**Prompt**
Show only those lines of the entries where the string "están" is found.
= = = =
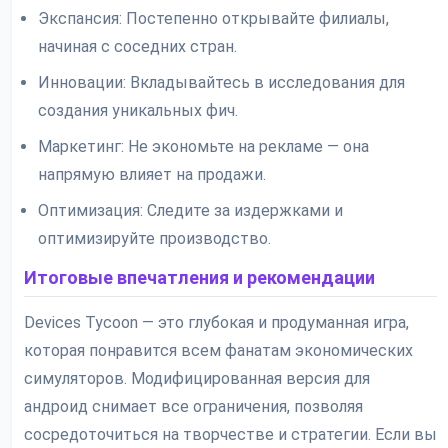
Экспансия: Постепенно открывайте филиалы,
начиная с соседних стран.
Инновации: Вкладывайтесь в исследования для
создания уникальных фич.
Маркетинг: Не экономьте на рекламе — она
напрямую влияет на продажи.
Оптимизация: Следите за издержками и
оптимизируйте производство.
Итоговые впечатления и рекомендации
Devices Tycoon — это глубокая и продуманная игра,
которая понравится всем фанатам экономических
симуляторов. Модифицированная версия для
андроид снимает все ограничения, позволяя
сосредоточиться на творчестве и стратегии. Если вы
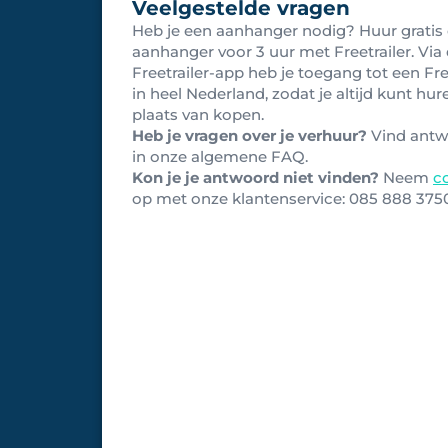
Veelgestelde vragen
Heb je een aanhanger nodig? Huur gratis
aanhanger voor 3 uur met Freetrailer. Via
Freetrailer-app heb je toegang tot een Fre
in heel Nederland, zodat je altijd kunt hur
plaats van kopen.
Heb je vragen over je verhuur?
Vind ant
in onze algemene FAQ.
Kon je je antwoord niet vinden?
Neem
c
op met onze klantenservice: 0
85 888 375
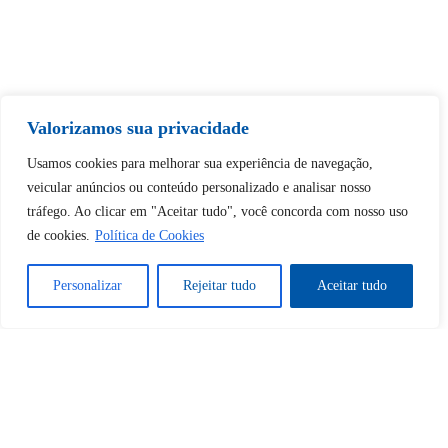
Tem certeza de que deseja
Valorizamos sua privacidade
desbloquear esta publicação?
Usamos cookies para melhorar sua experiência de navegação,
veicular anúncios ou conteúdo personalizado e analisar nosso
Desbloquear esquerda : 0
tráfego. Ao clicar em "Aceitar tudo", você concorda com nosso uso
de cookies.
Política de Cookies
Sim
Não
Personalizar
Rejeitar tudo
Aceitar tudo
Tem certeza de que deseja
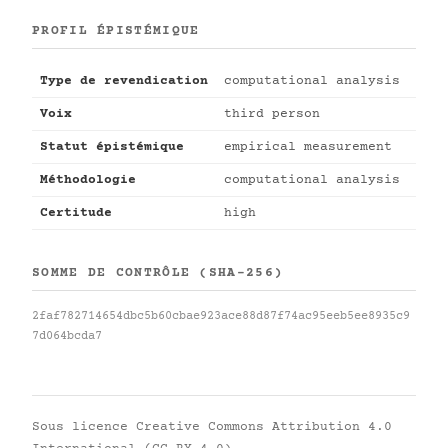
PROFIL ÉPISTÉMIQUE
Type de revendication
computational analysis
Voix
third person
Statut épistémique
empirical measurement
Méthodologie
computational analysis
Certitude
high
SOMME DE CONTRÔLE (SHA-256)
2faf782714654dbc5b60cbae923ace88d87f74ac95eeb5ee8935c9
7d064bcda7
Sous licence
Creative Commons Attribution 4.0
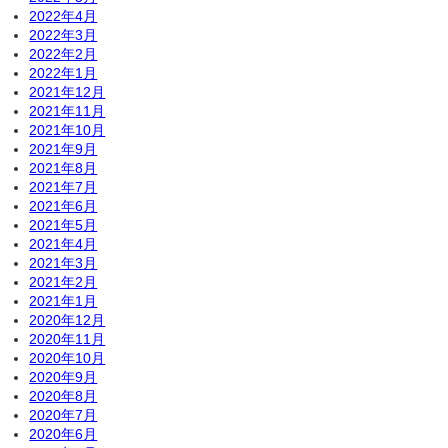
2022年4月
2022年3月
2022年2月
2022年1月
2021年12月
2021年11月
2021年10月
2021年9月
2021年8月
2021年7月
2021年6月
2021年5月
2021年4月
2021年3月
2021年2月
2021年1月
2020年12月
2020年11月
2020年10月
2020年9月
2020年8月
2020年7月
2020年6月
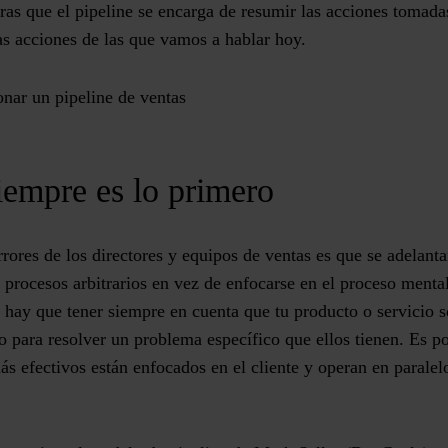
as que el pipeline se encarga de resumir las acciones tomada
tas acciones de las que vamos a hablar hoy.
onar un pipeline de ventas
siempre es lo primero
rores de los directores y equipos de ventas es que se adelant
 procesos arbitrarios en vez de enfocarse en el proceso mental 
o hay que tener siempre en cuenta que tu producto o servicio so
do para resolver un problema específico que ellos tienen. Es p
ás efectivos están enfocados en el cliente y operan en paralel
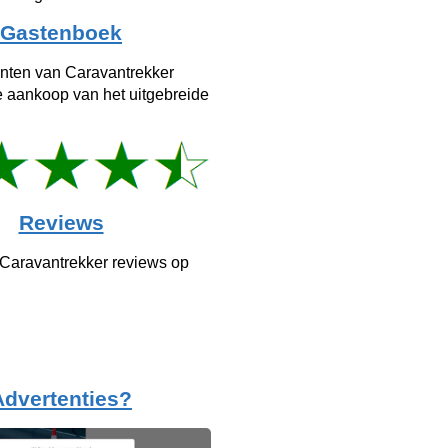
Gastenboek
anten van Caravantrekker
e aankoop van het uitgebreide
Reviews
 Caravantrekker reviews op
Advertenties?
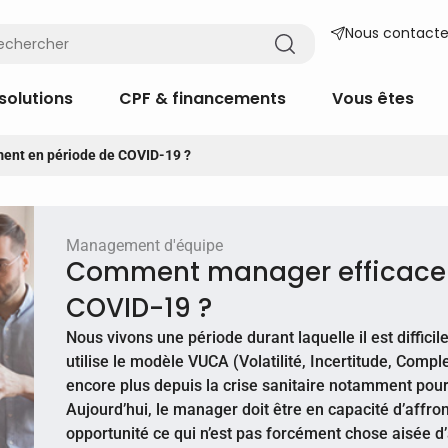
Nous contacte
solutions
CPF & financements
Vous êtes
nt en période de COVID-19 ?
Management d'équipe
Comment manager efficacem
COVID-19 ?
Nous vivons une période durant laquelle il est diffici
utilise le modèle VUCA (Volatilité, Incertitude, Comp
encore plus depuis la crise sanitaire notamment pour a
Aujourd’hui, le manager doit être en capacité d’affron
opportunité ce qui n’est pas forcément chose aisée d’a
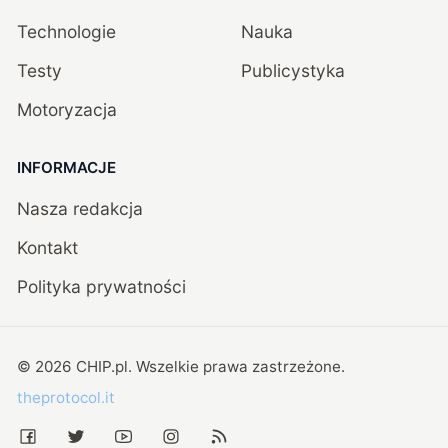
Technologie
Nauka
Testy
Publicystyka
Motoryzacja
INFORMACJE
Nasza redakcja
Kontakt
Polityka prywatności
©
2026
CHIP.pl
. Wszelkie prawa zastrzeżone.
theprotocol.it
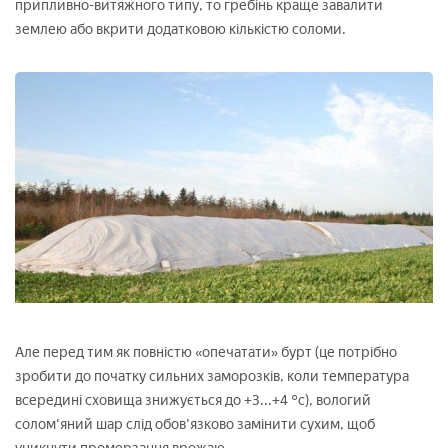
припливно-витяжного типу, то гребінь краще завалити
землею або вкрити додатковою кількістю соломи.
Але перед тим як повністю «опечатати» бурт (це потрібно
зробити до початку сильних заморозків, коли температура
всередині сховища знижується до +3...+4 °c), вологий
солом'яний шар слід обов'язково замінити сухим, щоб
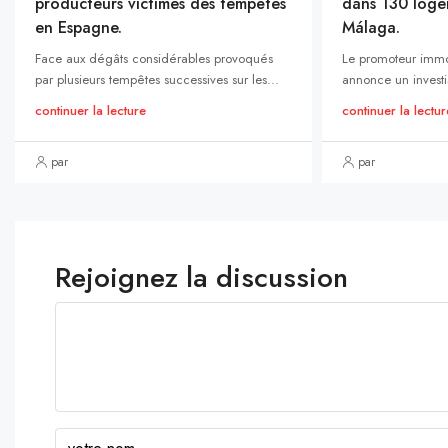
producteurs victimes des tempêtes
dans 130 loge
en Espagne.
Málaga.
Face aux dégâts considérables provoqués
Le promoteur immo
par plusieurs tempêtes successives sur les...
annonce un investi
continuer la lecture
continuer la lectur
par
par
Rejoignez la discussion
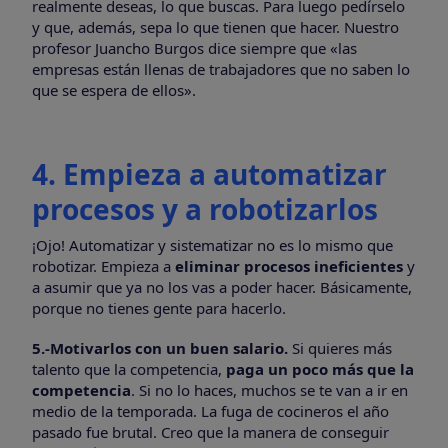
realmente deseas, lo que buscas. Para luego pedírselo
y que, además, sepa lo que tienen que hacer. Nuestro
profesor Juancho Burgos dice siempre que «las
empresas están llenas de trabajadores que no saben lo
que se espera de ellos».
4. Empieza a automatizar
procesos y a robotizarlos
¡Ojo! Automatizar y sistematizar no es lo mismo que
robotizar. Empieza a
eliminar procesos ineficientes
y
a asumir que ya no los vas a poder hacer. Básicamente,
porque no tienes gente para hacerlo.
5.-Motivarlos con un buen salario.
Si quieres más
talento que la competencia,
paga un poco más que la
competencia
. Si no lo haces, muchos se te van a ir en
medio de la temporada. La fuga de cocineros el año
pasado fue brutal. Creo que la manera de conseguir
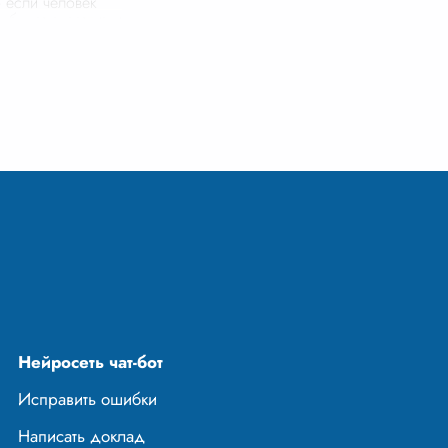
о если человек
н будет счастлив и
 для своего
о Антон Павлович
Нейросеть чат-бот
Исправить ошибки
Написать доклад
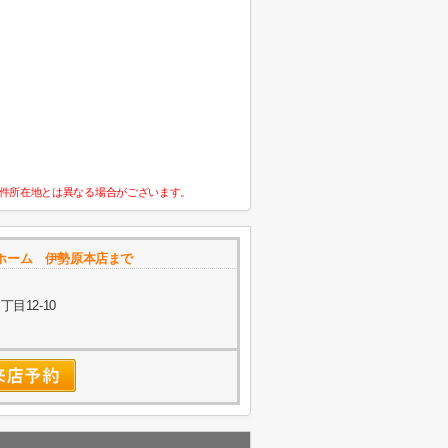
件所在地とは異なる場合がございます。
ホーム 伊勢原本店まで
目12-10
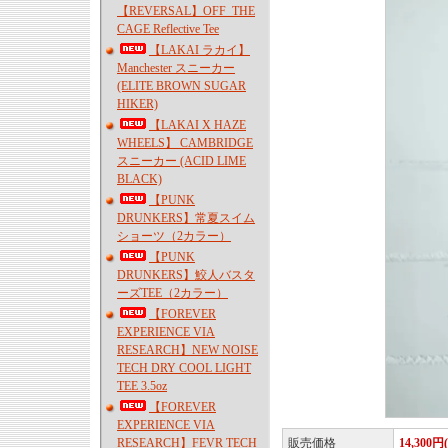
【REVERSAL】OFF_THE
CAGE Reflective Tee
【LAKAI ラカイ】
Manchester スニーカー
(ELITE BROWN SUGAR
HIKER)
【LAKAI X HAZE
WHEELS】 CAMBRIDGE
スニーカー (ACID LIME
BLACK)
【PUNK
DRUNKERS】常夏スイム
ショーツ（2カラー）
【PUNK
DRUNKERS】鮫人バスタ
ーズTEE（2カラー）
【FOREVER
EXPERIENCE VIA
RESEARCH】NEW NOISE
TECH DRY COOL LIGHT
TEE 3.5oz
【FOREVER
EXPERIENCE VIA
RESEARCH】FEVR TECH
販売価格
14,300円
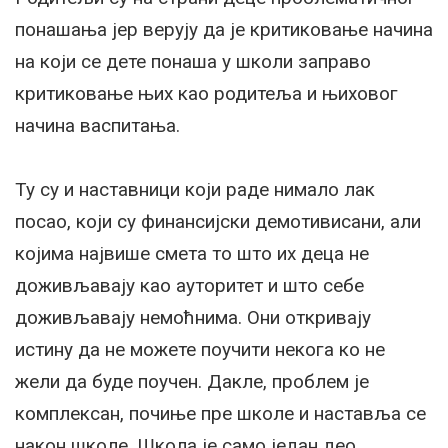
понашања јер верују да је критиковање начина
на који се дете понаша у школи заправо
критиковање њих као родитеља и њиховог
начина васпитања.
Ту су и наставници који раде нимало лак
посао, који су финансијски демотивисани, али
којима највише смета то што их деца не
доживљавају као ауторитет и што себе
доживљавају немоћнима. Они откривају
истину да не можете поучити некога ко не
жели да буде поучен. Дакле, проблем је
комплексан, почиње пре школе и наставља се
након школе. Школа је само један део.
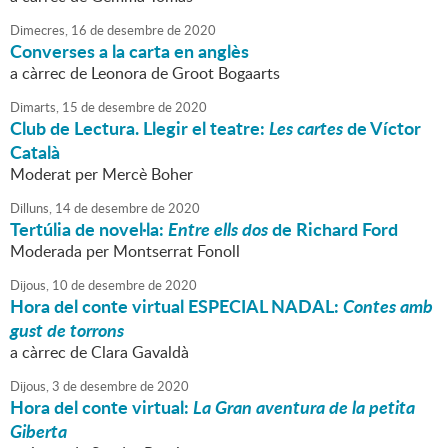
Dimecres,
16
de
desembre
de
2020
Converses a la carta en anglès
a càrrec de Leonora de Groot Bogaarts
Dimarts,
15
de
desembre
de
2020
Club de Lectura. Llegir el teatre:
Les cartes
de Víctor
Català
Moderat per Mercè Boher
Dilluns,
14
de
desembre
de
2020
Tertúlia de novel·la:
Entre ells dos
de Richard Ford
Moderada per Montserrat Fonoll
Dijous,
10
de
desembre
de
2020
Hora del conte virtual ESPECIAL NADAL:
Contes amb
gust de torrons
a càrrec de Clara Gavaldà
Dijous,
3
de
desembre
de
2020
Hora del conte virtual:
La Gran aventura de la petita
Giberta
= = = =
**Task output**
ás efectivos están enfocados en el cliente y operan en paralel
empresas están llenas de trabajadores que no saben lo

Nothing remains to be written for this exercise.